> Task directions
Copy out every line of the data where the word "según" is found.

══ Data supplied

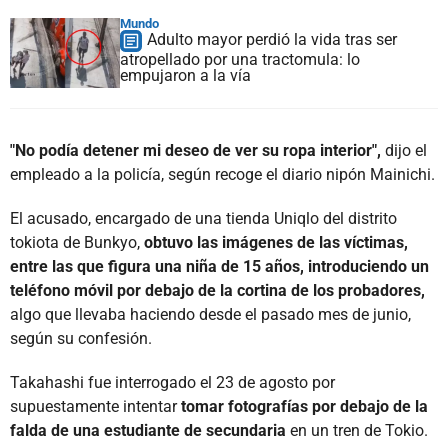
Mundo
Adulto mayor perdió la vida tras ser
atropellado por una tractomula: lo
empujaron a la vía
"No podía detener mi deseo de ver su ropa interior",
dijo el
empleado a la policía, según recoge el diario nipón Mainichi.
El acusado, encargado de una tienda Uniqlo del distrito
tokiota de Bunkyo,
obtuvo las imágenes de las víctimas,
entre las que figura una niña de 15 años, introduciendo un
teléfono móvil por debajo de la cortina de los probadores,
algo que llevaba haciendo desde el pasado mes de junio,
según su confesión.
Takahashi fue interrogado el 23 de agosto por
supuestamente intentar
tomar fotografías por debajo de la
falda de una estudiante de secundaria
en un tren de Tokio.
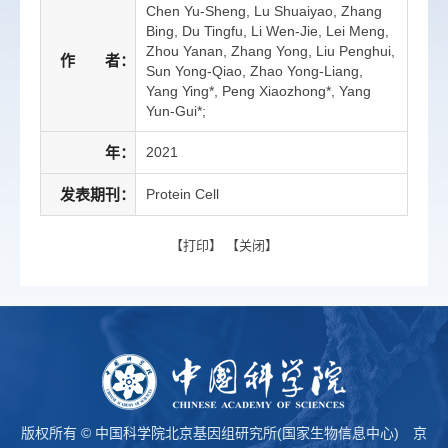
Chen Yu-Sheng, Lu Shuaiyao, Zhang
Bing, Du Tingfu, Li Wen-Jie, Lei Meng,
Zhou Yanan, Zhang Yong, Liu Penghui,
作 者：
Sun Yong-Qiao, Zhao Yong-Liang,
Yang Ying*, Peng Xiaozhong*, Yang
Yun-Gui*;
年：
2021
发表期刊：
Protein Cell
【
打印
】 【
关闭
】
版权所有 © 中国科学院北京基因组研究所(国家生物信息中心)
京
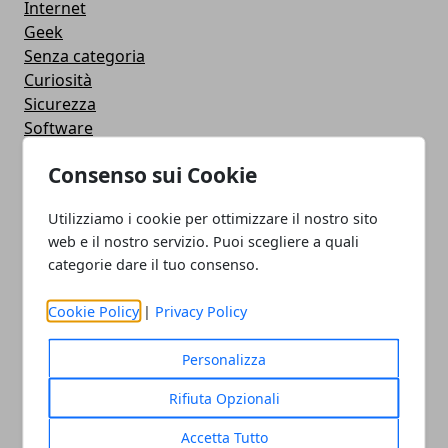
Internet
Geek
Senza categoria
Curiosità
Sicurezza
Software
Antivirus
Consenso sui Cookie
Google
Utility
Utilizziamo i cookie per ottimizzare il nostro sito
Giochi
web e il nostro servizio. Puoi scegliere a quali
Servizi online
categorie dare il tuo consenso.
Eventi
How To - Come Fare
Cookie Policy
|
Privacy Policy
CMS
Smartphone
Personalizza
iPhone
Apple
Rifiuta Opzionali
Videogames
Accetta Tutto
Streaming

════

> Exercise solution
empleado a la policía, según recoge el diario nipón Mainichi.
según su confesión.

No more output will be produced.